◆ **TEXT UNDER STUDY**
────────────────

Seven genetic regions were targeted for DNA sequencing: nrLSU, nrSSU, β-tubulin, mtSSU, Tef1α, RPB1 and RPB2. All are unlinked except nrLSU and nrSSU. A majority of the nrLSU and nrSSU sequences were full-length and generated through Nanopore and PacBio sequencing, as part of Wurzbacher et al. (2019; Table 1). These sequences were complemented with sequences derived through Sanger sequencing. Approximately 2 500 bases were amplified from the nrLSU gene with the primers LR0R and LR7, LR7R and LR14 (Hopple & Vilgalys 1999); ca. 1 500 bases from the nrSSU gene with NS1 and NS4, NS3 and NS8 (White et al. 1990); ca. 500 bases from the β-tubulin gene with B36f and B12r (Nagy et al. 2011), ca. 600 bases from the Tef1α gene with EF983F and EF1567R (Rehner & Buckley 2005), ca. 700 bases from the mtSSU gene with MS1 and MS2 (White et al. 1990) and ca. 1 100 bases were amplified from the RPB2 gene with fRPB2-5F and bRPB2-7.1 (Liu et al. 1999, Matheny 2005). RPB1 sequences were obtained from whole genome sequencing by Tedersoo et al. (2016).

The primers used for sequencing were: for nrLSU - Ctb6 (Garbelotto et al. 1997) LR3R, LR5, LR7R, LR8R, LR9, LR14R (Hopple & Vilgalys 1999), for nrSSU - NS1, NS2, NS3, NS4 and NS8 (White et al. 1990), for β-tubulin - B36f and B12r, for Tef1α - EF983F and 1567R, for mtSSU - MS1 and MS2 and for RPB2 - bRPB2-7R, bRPB-6f and fRPB-5f (Matheny 2005).

The DNA sequences were assembled with Sequencher v. 5.4.6 (Gene Codes, Ann Arbor, MI, USA) and lodged in GenBank (Table 1). Alignments were made in AliView v. 1.18 (Larsson 2014), utilising the L-INS-i strategy, as implemented in MAFFT v. 7.017 (Katoh & Standley 2013). Introns and low-quality ends were manually trimmed from the sequences prior to analysis.

Molecular analyses

Gblocks v. 0.91b (Castresana 2000, Talavera & Castresana 2007) was used to trim the alignments of problematic character regions (e.g. missing data, saturated sites and sections with unclear homology). The program has not been evaluated for Bayesian inference (BI), which was employed in this study for generating gene and species trees, but for neighbour joining, parsimony and maximum likelihood (ML) methods. Although they are conceptually very different methods the results of ML and BI tend to be the most similar, and Gblocks was therefore run in the relaxed version of the program, as outlined in Talavera & Castresana (2007), which according to the same study is suitable for ML analysis of alignments created with MAFFT. The resulting alignments were unchanged in length for nrSSU, mtSSU, Tef1α and RPB1, 2 609 bases long for nrLSU (3 405 before) and 1 042 bases long for RPB2 (1 056 before).

────────────────

◆ **THE DATA**
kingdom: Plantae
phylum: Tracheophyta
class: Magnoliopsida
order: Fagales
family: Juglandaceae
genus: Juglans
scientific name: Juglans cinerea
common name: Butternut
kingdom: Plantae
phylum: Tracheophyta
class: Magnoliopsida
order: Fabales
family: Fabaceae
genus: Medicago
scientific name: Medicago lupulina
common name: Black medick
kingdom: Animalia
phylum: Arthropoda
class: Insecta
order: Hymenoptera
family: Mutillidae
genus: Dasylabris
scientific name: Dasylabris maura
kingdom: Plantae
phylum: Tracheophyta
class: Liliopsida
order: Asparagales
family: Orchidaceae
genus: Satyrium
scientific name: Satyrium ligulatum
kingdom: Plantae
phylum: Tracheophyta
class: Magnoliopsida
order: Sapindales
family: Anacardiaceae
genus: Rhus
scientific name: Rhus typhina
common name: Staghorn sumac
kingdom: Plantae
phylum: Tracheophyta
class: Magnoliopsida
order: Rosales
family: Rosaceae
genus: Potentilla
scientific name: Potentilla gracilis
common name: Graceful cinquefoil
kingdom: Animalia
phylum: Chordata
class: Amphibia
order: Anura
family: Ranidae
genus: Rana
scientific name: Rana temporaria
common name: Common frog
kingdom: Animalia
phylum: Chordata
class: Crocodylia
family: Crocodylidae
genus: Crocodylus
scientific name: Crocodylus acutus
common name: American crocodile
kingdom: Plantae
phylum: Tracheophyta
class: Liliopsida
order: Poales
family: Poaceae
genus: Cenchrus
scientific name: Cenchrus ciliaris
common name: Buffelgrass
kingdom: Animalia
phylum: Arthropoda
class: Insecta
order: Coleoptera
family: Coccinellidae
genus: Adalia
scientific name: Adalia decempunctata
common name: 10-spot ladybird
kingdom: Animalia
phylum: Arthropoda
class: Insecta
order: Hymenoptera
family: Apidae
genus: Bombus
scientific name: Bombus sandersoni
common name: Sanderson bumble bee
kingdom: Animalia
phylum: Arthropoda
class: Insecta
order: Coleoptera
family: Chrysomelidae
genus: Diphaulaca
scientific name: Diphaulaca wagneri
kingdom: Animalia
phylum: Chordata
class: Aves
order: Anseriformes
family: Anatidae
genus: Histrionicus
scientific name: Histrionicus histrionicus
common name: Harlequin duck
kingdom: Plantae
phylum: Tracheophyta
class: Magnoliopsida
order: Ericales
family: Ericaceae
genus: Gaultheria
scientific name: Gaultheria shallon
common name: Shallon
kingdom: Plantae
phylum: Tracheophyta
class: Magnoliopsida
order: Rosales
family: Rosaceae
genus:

────────────────

◆ **REQUIREMENT A**
Can you restate everything in the sequencing methods text from "The DNA sequences" down to "prior to analysis.", changing "lodged" to "deposited"?
◆ **REQUIREMENT B**
How would the sequencing methods text go on after its last sentence? Write that continuation.

◆ **RESPONSE BOX A**
The DNA sequences were assembled with Sequencher v. 5.4.6 (Gene Codes, Ann Arbor, MI, USA) and deposited in GenBank (Table 1). Alignments were made in AliView v. 1.18 (Larsson 2014), utilising the L-INS-i strategy, as implemented in MAFFT v. 7.017 (Katoh & Standley 2013). Introns and low-quality ends were manually trimmed from the sequences prior to analysis.

◆ **RESPONSE BOX B**
RDP4 (Martin et al. 2015) was used to test for recombination. During a first round of testing the methods RDP, GENECONV, Chimaera and MaxChi were used and the significance level set to 0.01. Sequences with significant signs of recombination were submitted to a second round of testing that made use of all recombination methods. Any sequences with a positive result for more than two methods with p-values ≤ 10−5 in the second round were regarded as probable recombinants. Recombined sections of such sequences were removed from the alignments prior to further analysis.

In the phylogenetic analyses the following minimal partitions were assumed: nrLSU, nrSSU, mtSSU and for the protein-encoding genes: first, second and third positions. The automated best-fit tests implemented in PAUP v. 4.0a (Swofford 2002) were used to select optimal substitution models and optimal substitution model partitions. In agreement with the substitution models available in the BI programs used (BEAST v. 2 and STACEY) the tests evaluated models with three substitution schemes and equal or gamma-distributed among-site rate variation, based on BIC score. The partitioning result provided the best fit for keeping all minimal partitions separate, except first and second positions of Tef1α and RPB1. The substitution model GTR+G was output as the optimal model for all partitions except Tef1α and RPB1 first+second positions and RPB2 second positions. For these partitions the optimal models were JC+G, JC+G and K80+G, respectively.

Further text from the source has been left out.